[Dataset excerpts]

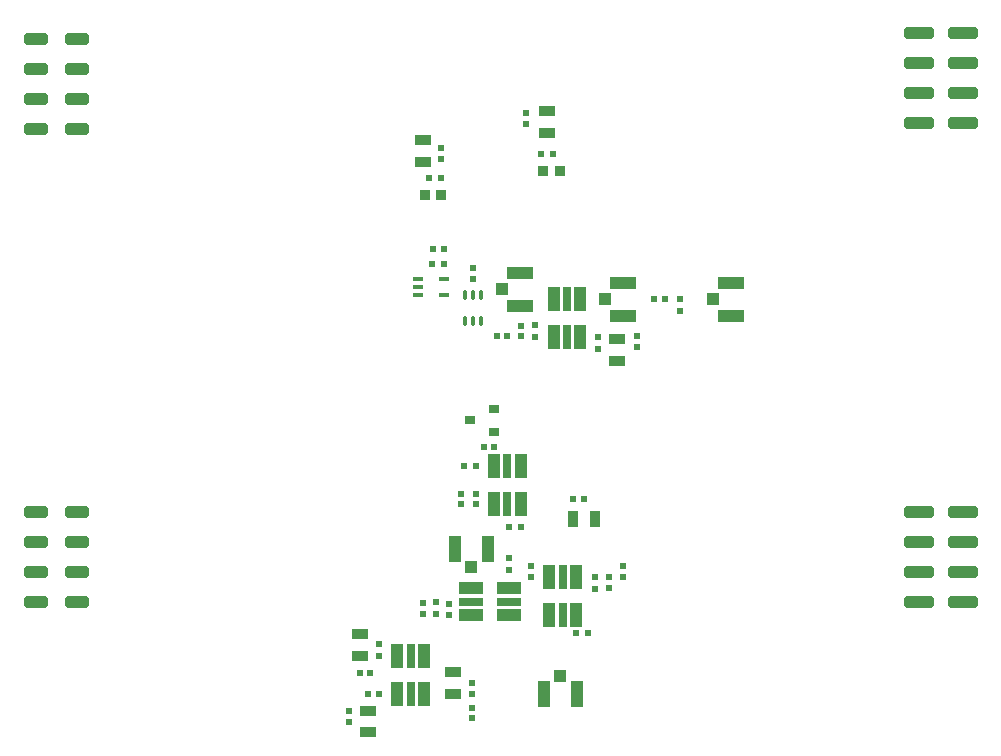
<source format=gtp>
G04*
G04 #@! TF.GenerationSoftware,Altium Limited,Altium Designer,23.0.1 (38)*
G04*
G04 Layer_Color=8421504*
%FSLAX43Y43*%
%MOMM*%
G71*
G04*
G04 #@! TF.SameCoordinates,C917657F-03F6-454C-AC05-0521F369B23B*
G04*
G04*
G04 #@! TF.FilePolarity,Positive*
G04*
G01*
G75*
%ADD15R,0.900X0.800*%
%ADD16R,0.500X0.500*%
%ADD17R,1.000X2.000*%
%ADD18R,0.650X2.000*%
%ADD19R,2.000X1.000*%
%ADD20R,2.000X0.650*%
%ADD21R,0.500X0.500*%
%ADD22R,0.950X1.400*%
%ADD23R,1.400X0.950*%
%ADD24O,0.350X0.850*%
%ADD25R,0.900X0.400*%
G04:AMPARAMS|DCode=26|XSize=1mm|YSize=2mm|CornerRadius=0.25mm|HoleSize=0mm|Usage=FLASHONLY|Rotation=270.000|XOffset=0mm|YOffset=0mm|HoleType=Round|Shape=RoundedRectangle|*
%AMROUNDEDRECTD26*
21,1,1.000,1.500,0,0,270.0*
21,1,0.500,2.000,0,0,270.0*
1,1,0.500,-0.750,-0.250*
1,1,0.500,-0.750,0.250*
1,1,0.500,0.750,0.250*
1,1,0.500,0.750,-0.250*
%
%ADD26ROUNDEDRECTD26*%
G04:AMPARAMS|DCode=27|XSize=1mm|YSize=2.5mm|CornerRadius=0.25mm|HoleSize=0mm|Usage=FLASHONLY|Rotation=270.000|XOffset=0mm|YOffset=0mm|HoleType=Round|Shape=RoundedRectangle|*
%AMROUNDEDRECTD27*
21,1,1.000,2.000,0,0,270.0*
21,1,0.500,2.500,0,0,270.0*
1,1,0.500,-1.000,-0.250*
1,1,0.500,-1.000,0.250*
1,1,0.500,1.000,0.250*
1,1,0.500,1.000,-0.250*
%
%ADD27ROUNDEDRECTD27*%
%ADD28R,1.050X2.200*%
%ADD29R,1.000X1.000*%
%ADD30R,0.900X0.900*%
%ADD31R,2.200X1.050*%
%ADD32R,1.000X1.000*%
D15*
X73634Y40599D02*
D03*
Y42499D02*
D03*
X71634Y41549D02*
D03*
D16*
X73642Y39257D02*
D03*
X72742D02*
D03*
X81250Y34850D02*
D03*
X80350D02*
D03*
X74892Y32524D02*
D03*
X75892D02*
D03*
X80575Y23506D02*
D03*
X81575D02*
D03*
X71101Y37639D02*
D03*
X72101D02*
D03*
X87175Y51800D02*
D03*
X88075D02*
D03*
X73850Y48650D02*
D03*
X74750D02*
D03*
X68400Y54800D02*
D03*
X69400D02*
D03*
X69400Y56025D02*
D03*
X68500D02*
D03*
X62250Y20150D02*
D03*
X63150D02*
D03*
X63000Y18400D02*
D03*
X63900D02*
D03*
X69150Y62025D02*
D03*
X68150D02*
D03*
X77625Y64075D02*
D03*
X78625D02*
D03*
D17*
X75887Y37639D02*
D03*
X73637Y34439D02*
D03*
Y37639D02*
D03*
X75887Y34439D02*
D03*
X78325Y25075D02*
D03*
X80575Y28275D02*
D03*
Y25075D02*
D03*
X78325Y28275D02*
D03*
X80925Y51800D02*
D03*
X78675Y48600D02*
D03*
Y51800D02*
D03*
X80925Y48600D02*
D03*
X65450Y18400D02*
D03*
X67700Y21600D02*
D03*
Y18400D02*
D03*
X65450Y21600D02*
D03*
D18*
X74762Y37639D02*
D03*
Y34439D02*
D03*
X79450Y25075D02*
D03*
Y28275D02*
D03*
X79800Y51800D02*
D03*
Y48600D02*
D03*
X66575Y18400D02*
D03*
Y21600D02*
D03*
D19*
X71691Y27310D02*
D03*
X74891Y25060D02*
D03*
X71691D02*
D03*
X74891Y27310D02*
D03*
D20*
X71691Y26185D02*
D03*
X74891D02*
D03*
D21*
X69825Y26000D02*
D03*
Y25100D02*
D03*
X68700Y26125D02*
D03*
Y25125D02*
D03*
X67642Y26048D02*
D03*
Y25148D02*
D03*
X72077Y34439D02*
D03*
Y35339D02*
D03*
X70841D02*
D03*
Y34439D02*
D03*
X74900Y29850D02*
D03*
Y28850D02*
D03*
X76800Y29250D02*
D03*
Y28250D02*
D03*
X84575Y29175D02*
D03*
Y28275D02*
D03*
X83375Y28275D02*
D03*
Y27375D02*
D03*
X82150Y28275D02*
D03*
Y27275D02*
D03*
X82450Y48625D02*
D03*
Y47625D02*
D03*
X89400Y51800D02*
D03*
Y50800D02*
D03*
X85700Y48650D02*
D03*
Y47750D02*
D03*
X77117Y48617D02*
D03*
Y49617D02*
D03*
X75925Y48667D02*
D03*
Y49567D02*
D03*
X71850Y54475D02*
D03*
Y53475D02*
D03*
X69150Y63694D02*
D03*
Y64593D02*
D03*
X76325Y66675D02*
D03*
Y67575D02*
D03*
X63900Y22600D02*
D03*
Y21600D02*
D03*
X71784Y18400D02*
D03*
Y19300D02*
D03*
X71775Y16325D02*
D03*
Y17225D02*
D03*
X61325Y15975D02*
D03*
Y16975D02*
D03*
D22*
X80350Y33225D02*
D03*
X82200D02*
D03*
D23*
X84075Y46575D02*
D03*
Y48425D02*
D03*
X78154Y65892D02*
D03*
Y67742D02*
D03*
X70115Y18400D02*
D03*
Y20250D02*
D03*
X62250Y21600D02*
D03*
Y23450D02*
D03*
X63000Y16975D02*
D03*
Y15125D02*
D03*
X67616Y63450D02*
D03*
Y65300D02*
D03*
D24*
X71200Y49975D02*
D03*
X71850D02*
D03*
X72500D02*
D03*
X71200Y52175D02*
D03*
X71850D02*
D03*
X72500D02*
D03*
D25*
X69400Y53475D02*
D03*
Y52175D02*
D03*
X67200D02*
D03*
Y52825D02*
D03*
Y53475D02*
D03*
D26*
X38349Y33810D02*
D03*
Y31270D02*
D03*
Y28730D02*
D03*
Y26190D02*
D03*
X34851D02*
D03*
Y28730D02*
D03*
Y31270D02*
D03*
Y33810D02*
D03*
X38349Y73810D02*
D03*
Y71270D02*
D03*
Y68730D02*
D03*
Y66190D02*
D03*
X34851D02*
D03*
Y68730D02*
D03*
Y71270D02*
D03*
Y73810D02*
D03*
D27*
X113300Y33810D02*
D03*
Y31270D02*
D03*
Y28730D02*
D03*
Y26190D02*
D03*
X109602Y33810D02*
D03*
Y31270D02*
D03*
Y28730D02*
D03*
Y26190D02*
D03*
X113300Y74330D02*
D03*
Y71790D02*
D03*
Y69250D02*
D03*
Y66710D02*
D03*
X109602Y74330D02*
D03*
Y71790D02*
D03*
Y69250D02*
D03*
Y66710D02*
D03*
D28*
X77850Y18400D02*
D03*
X80650D02*
D03*
X73091Y30650D02*
D03*
X70291D02*
D03*
D29*
X79250Y19900D02*
D03*
X71691Y29150D02*
D03*
D30*
X79200Y62650D02*
D03*
X77800D02*
D03*
X67750Y60625D02*
D03*
X69150D02*
D03*
D31*
X93650Y50400D02*
D03*
Y53200D02*
D03*
X84550Y50400D02*
D03*
Y53200D02*
D03*
X75800Y51225D02*
D03*
Y54025D02*
D03*
D32*
X92150Y51800D02*
D03*
X83050Y51800D02*
D03*
X74300Y52625D02*
D03*
M02*

</source>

[/Dataset excerpts]

Written task | Go line by line through the data and copy any that contain "XSize".

Exercise output |
G04:AMPARAMS|DCode=26|XSize=1mm|YSize=2mm|CornerRadius=0.25mm|HoleSize=0mm|Usage=FLASHONLY|Rotation=270.000|XOffset=0mm|YOffset=0mm|HoleType=Round|Shape=RoundedRectangle|*
G04:AMPARAMS|DCode=27|XSize=1mm|YSize=2.5mm|CornerRadius=0.25mm|HoleSize=0mm|Usage=FLASHONLY|Rotation=270.000|XOffset=0mm|YOffset=0mm|HoleType=Round|Shape=RoundedRectangle|*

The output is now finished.